**AUSZUG:**
::::::
Wissensmanagement hat noch einen Effekt: Wenn es dem Gremium gelingt, seinen Umgang mit Wissen besser zu organisieren, kann es mit gutem Beispiel vorangehen und sich dafür einsetzen, dass im gesamten Betrieb Wissensmanagement-Lösungen gefunden und umgesetzt werden.

Wenn sich ein Gremium mit dem Thema Wissensmanagement beschäftigen möchte, organisiert es am besten einen Workshop hierzu oder bespricht das Vorhaben auf einer Klausurtagung. Eine Erfolgsbedingung ist, dass alle Mitglieder dem Plan offen gegenüberstehen und keine Nachteile (z.B. Machtverlust), sondern einen Nutzen für das Gremium und für sich persönlich darin sehen. Wissensmanagement kann nur funktionieren, wenn es freiwillig durchgeführt wird und von allen Beteiligten tatsächlich gewollt ist. Das bedeutet, dass Zweifel (z.B. das Argument der Zeitknappheit) angesprochen und diskutiert werden müssen. Das Projekt darf nicht als eine zusätzliche Arbeitsbelastung empfunden werden. Erst dann werden die Mitglieder dazu bereit und dazu motiviert sein, sich an der Planung und Gestaltung des Prozesses zu beteiligen und zu seinem Gelingen beizutragen. Die Personen in Führungspositionen – vor allem die Vorsitzenden – haben eine Vorbildfunktion und sollten das Vorhaben vorantreiben, indem sie z.B. dafür sorgen, dass alle benötigten Mittel zur Verfügung stehen. Es sollte auch über Anreize nachgedacht werden, wie z.B. die Bescheinigung von Schulungen. Manchmal ist es notwendig, zunächst Maßnahmen zur Stärkung des Teamgefühls und zum Vertrauensaufbau vorzuschalten, da ein erfolgreiches Wissensmanagement eine gute Kommunikation im Gremium voraussetzt.
::::::
**VORLIEGENDE DATEN:**
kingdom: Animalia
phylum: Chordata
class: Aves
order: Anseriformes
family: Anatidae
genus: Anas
::::::
**ZU ERLEDIGEN:**
**a.** Wie geht ein Gremium laut dem Auszug am besten vor, wenn es sich mit Wissensmanagement beschäftigen möchte?
**b.** Fasse den Auszug zum Wissensmanagement im Gremium in zwei Sätzen zusammen.

**LÖSUNGEN JE AUFGABE:**
**a.** Es organisiert einen Workshop dazu oder bespricht das Vorhaben auf einer Klausurtagung.

**b.** Ein Gremium, das sein Wissen besser organisiert, kann mit gutem Beispiel vorangehen und sich für Wissensmanagement im ganzen Betrieb einsetzen. Dafür müssen alle Mitglieder das Vorhaben freiwillig wollen und Zweifel offen besprechen, während die Vorsitzenden als Vorbilder die nötigen Mittel bereitstellen und eine gute Kommunikation im Gremium die Voraussetzung bildet.